Scalable Reasoning and Sensing Using Processing-In-Memory With Hybrid Spin/CMOS-Based Analog/Digital Blocks

In this article, we leverage in-memory computation for data-intensive applications to surmount the bandwidth restrictions inherent in the Von-Neumann computing paradigm, while addressing transistor technology scaling challenges facing Moore's Law. We introduce the Spintronically Configurable Analog Processing in-memory Environment (SCAPE) which incorporates top-down architectural approaches along with bottom-up intrinsic device switching behaviors of spin-based post-CMOS devices. SCAPE embeds analog arithmetic capabilities providing a selectable thresholding functionality to realize generalized neuron activation functions that are integrated within the 2-dimensional memory array. Within each module, circuit-switched connections allow in-field configuration of the partly reconfigurable neuron activation function to suit the target application, and the intrinsic computation is performed using spin-based devices.

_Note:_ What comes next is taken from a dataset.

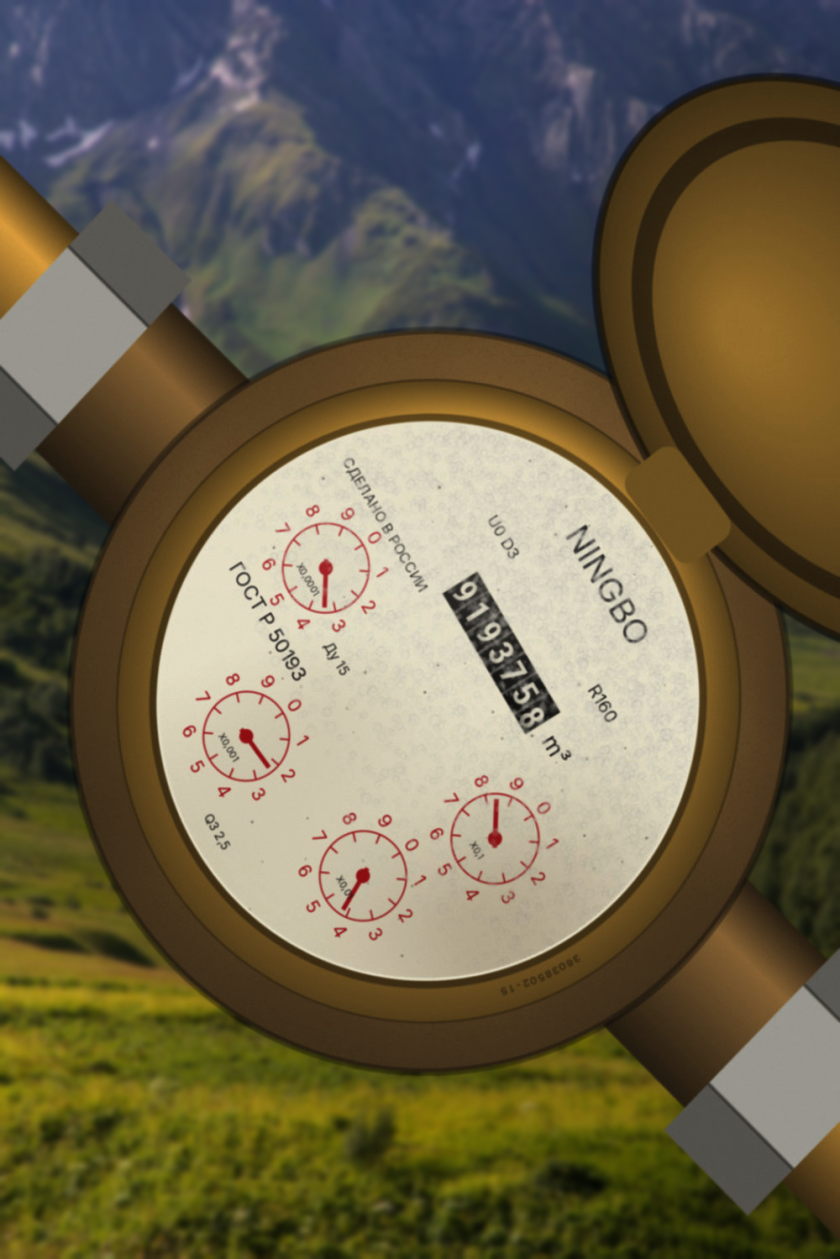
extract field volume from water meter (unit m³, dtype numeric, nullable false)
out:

This hybrid-technology design advances in-memory computation beyond previous approaches by integrating analog arithmetic, runtime reconfigurability, and non-volatile devices within a selectable 2-dimensional topology. Simulation results of error rates, power consumption, power-error-product metric, are examined for real-world applications including edge-of-network based Compressive Sensing and Machine Learning use cases, along with process variation analysis. Results show up to 7% improvement in error rate using proposed implementation of enhanced activation function versus baseline conventional sigmoidal activation, whereas realization of AMP signal processing algorithm shows ∼95% reduction in energy consumption at comparable accuracy.